Tuesday, March 31, 2009

Finding a Happy Medium Between Stats and Your Eyes

"I don't have to see stats to know that Manny is a good hitter"

That was said last year by a friend of ours when we were discussing how we look at stats in baseball. The more I think of that statement, the more truth I find in it both ways. More and more new stats are coming into the world of the baseball fan and changing our long held opinions of certain players. I think that is both a good thing and a bad thing. I've linked fangraphs on the sidebar and they obviously operate a stats based website that uses things like BABIP or wOBA to evaluate players. I find these stats to be very helpful, they do a great job of explaining why a guy had a career season out of nowhere (aside from using steroids) and they can help explain why some players suddenly aren't as good as they were in previous years.

Stats can also be a bad thing when they are used as the absolute end all of any baseball argument. I'll use Fukudome as an example of this. Anybody who watched the Cubs play last season knows that Fukudome wasn't good. Sure he played lights out defense, but he was awful at the plate. I can represent his awful season by pointing to things like a OPS of .738 or a batting average of .257. Virtually every stat about Fukudome says he isn't a good hitter, however on another website last week when I was trying to explain this to people, I was given the stat that he had a league average wOBA. That was used to show me that Fukudome wasn't bad and could have hope for a solid 2009 season. This is where I feel stats can go bad, beside the fact that Fukudome isn't here to be "league average," if you are going to argue that this one stat shows he isn't that bad, you're wrong. Some players just are not good, especially in comparison to their contract.

Now back to good things stats do. Defensively I love stats, even though that is the hardest thing to quantify in stats. I did a couple pieces earlier using UZR to figure out who is good at defense and who isn't. Derek Jeter is the classic example of this, he won the Gold Glove from 2004-2006 despite posting UZRs of -.4, -13.7, and -6.5 these are not the numbers of a Gold Glover. People's eyes have deceived them in this case and in many other cases.
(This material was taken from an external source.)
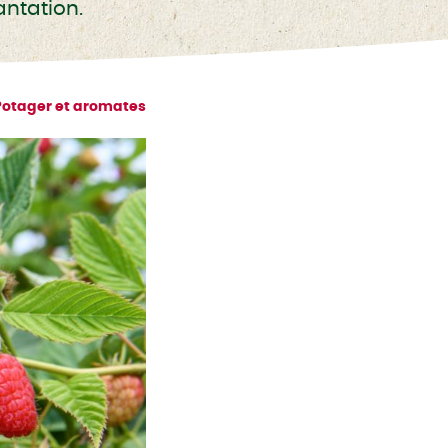
antation.
Potager et aromates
So what have we learned? Its simple stats are awesome and most of the time can be used to support an argument. The problem is some people treat them as the end all of every argument, and use them to ignore the obvious fact of a player not being good. For every Fukudome who people misuse stats to support them, there are 50 Jeter's who people have overrated based on things they think they are seeing. It seems like I contradict myself with those statements, but think about what I'm saying. If I were to make the argument that Rickie Weeks was actually not that bad last year because he had a wOBA of .334 I think most baseball fans would smack me. On the other hand if I were to tell you that 2008 SS Gold Glove winner was actually not good at defense because he had a UZR of -2.5 I think most baseball fans would agree with me.

Stats are useful, just don't rely on them alone for the basis of a basketball argument. Just like people shouldn't ignore stats completely. 

1 comment:

  1. This is a great post. The problem I have with stats are that there are far FAR to many of them. There are two sides to the argument on every single player in the league. Your examples point that out so I will stop there. But to me it is very important how good you are in my mind, but I like to use stats to back that up. I may think a guy is good, but when I look at stats I am able to change my mind about a player. The problem is that people get stuck in ruts. "Garrett Anderson sucks, I hate him, he's awful" There are stats that I can show you that go against that claim, there are stats I can show you that support it. But the key is being able to have an open mind on each guy, and to use the numbers not to prove your point, but to use them to help you better understand more about the player.